Glossário C

Plano de Iniciativas de Desenvolvimento Social 2020/23 Monitorização

Cidadania
Condição de que beneficiam todas as pessoas pelo facto de pertencerem a uma
determinada comunidade nacional ou internacional, e que lhes atribui direitos e deveres
para com o Estado, as autoridades, as instituições sociais e os demais cidadãos.


Crianças e jovens em risco/perigo
Considera-se que a criança ou o jovem está em perigo quando, designadamente, se
encontra numa das seguintes situações:
a) Está abandonada ou vive entregue a si própria;
b) Sofre maus tratos físicos ou psíquicos ou é vítima de abusos sexuais;
c) Não recebe os cuidados ou a afeição adequados à sua idade e situação pessoal;
d) Está aos cuidados de terceiros, durante período de tempo em que se observou o
estabelecimento com estes de forte relação de vinculação e em simultâneo com o não
exercício pelos pais das suas funções parentais;
e) É obrigada a atividades ou trabalhos excessivos ou inadequados à sua idade, dignidade
e situação pessoal ou prejudiciais à sua formação ou desenvolvimento;
f) Está sujeita, de forma direta ou indireta, a comportamentos que afetem gravemente a
sua segurança ou o seu equilíbrio emocional;
g) Assume comportamentos ou se entrega a atividades ou consumos que afetem
gravemente a sua saúde, segurança, formação, educação ou desenvolvimento sem que os
pais, o representante legal ou quem tenha a guarda de facto se lhes oponham de modo
adequado a remover essa situação;
h) Tem nacionalidade estrangeira e está acolhida em instituição pública, cooperativa,
social ou privada com acordo de cooperação com o Estado, sem autorização de residência
em território nacional.
A noção de risco diz respeito a um leque mais amplo e abrangente do que a noção de
perigo e remete para a ideia de perigo potencial de violação dos direitos da criança,
enquanto que a noção de perigo subentende um elevado grau de probabilidade de
ocorrência. A persistência ou agravamento de fatores de risco, em paralelo à ausência ou
ineficácia de fatores de proteção na vida de uma criança/jovem poderão associar-se ou
conduzir a situações de perigo.

• A SUA TAREFA
Segundo o glossário, por que é que a noção de risco é mais ampla do que a noção de perigo? Responda em uma a três frases.

• DADOS FORNECIDOS
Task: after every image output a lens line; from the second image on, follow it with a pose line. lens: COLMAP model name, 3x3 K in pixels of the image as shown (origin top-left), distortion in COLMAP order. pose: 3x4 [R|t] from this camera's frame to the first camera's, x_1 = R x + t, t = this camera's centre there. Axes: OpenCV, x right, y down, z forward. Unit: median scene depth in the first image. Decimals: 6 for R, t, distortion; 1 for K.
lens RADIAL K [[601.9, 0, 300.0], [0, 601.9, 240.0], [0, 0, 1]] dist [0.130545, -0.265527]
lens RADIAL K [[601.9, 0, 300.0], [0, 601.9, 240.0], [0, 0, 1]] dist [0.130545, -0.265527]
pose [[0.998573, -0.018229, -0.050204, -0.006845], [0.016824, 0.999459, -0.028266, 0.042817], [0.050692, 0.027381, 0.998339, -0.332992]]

• CAIXA DE RESPOSTA
A noção de risco abrange um leque mais amplo porque remete para a ideia de perigo potencial de violação dos direitos da criança. Já a noção de perigo subentende um elevado grau de probabilidade de ocorrência.